═══ Selected passage ═══

PETITIONER: Bikash Bhushan Ghosh & Ors

RESPONDENT: M/s. Novartis India Limited & Anr

DATE OF JUDGMENT: 27/04/2007

BENCH: S.B. Sinha & Markandey Katju

JUDGMENT: J U D G M E N T CIVIL APPEAL NO.       2201           OF  2007 [Arising out of S.L.P. (C) No.  10438 of 2006]

S.B. SINHA, J.

       Leave granted

       Appellants were workmen of the Respondent company.   They were  transferred to Siwan (Bihar), Farrukhabad (U.P.) and Karimganj (Assam) by  letters of transfer dated 3.10.1994.   According to them, the said orders of  transfer were violative of the  Memorandum of Undertaking dated  18.12.1989 and were issued with an ill-motive of victimizing them for their  trade union activities.   As despite requests, the purported orders of transfer  were not revoked, they sought intervention of the Labour Commissioner,  West Bengal by a letter dated 1.3.1995.  Allegedly, a conciliation proceeding  was initiated, but during the pendency thereof, their services were  terminated by Respondent Company by letters dated 15.4.1995.    Contending that the said orders of termination were unauthorized, arbitrary  and illegal, as no domestic enquiry was held prior thereto, they raised an  industrial dispute.

═══ Data rows ═══

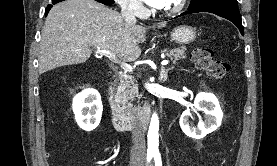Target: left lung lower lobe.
Instances as JSON below:
<instances>
[{"mask_svg": "<svg viewBox=\"0 0 277 166\" xmlns=\"http://www.w3.org/2000/svg\"><path fill=\"white\" fill-rule=\"evenodd\" d=\"M198 12H210L214 13L220 17L226 18L233 22L240 30L241 34L244 35V30L241 21V15L237 4H227V3H212L197 7L195 9L188 10L182 13L180 16L198 13Z\"/></svg>", "mask_w": 277, "mask_h": 166, "instance_id": "1", "label": "left lung lower lobe"}]
</instances>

═══

Say whether each statement agrees with the judgment excerpt, answering yes or no and quoting the words that decide it: (a) the transfer letters were dated 3.10.1994; (b) the orders of transfer were revoked after the appellants made requests; (c) a domestic enquiry was held before the terminations.

#### Reply to the exercise:
(a) Yes: "letters of transfer dated 3.10.1994"
(b) No: "were not revoked"
(c) No: "no domestic enquiry was held prior thereto"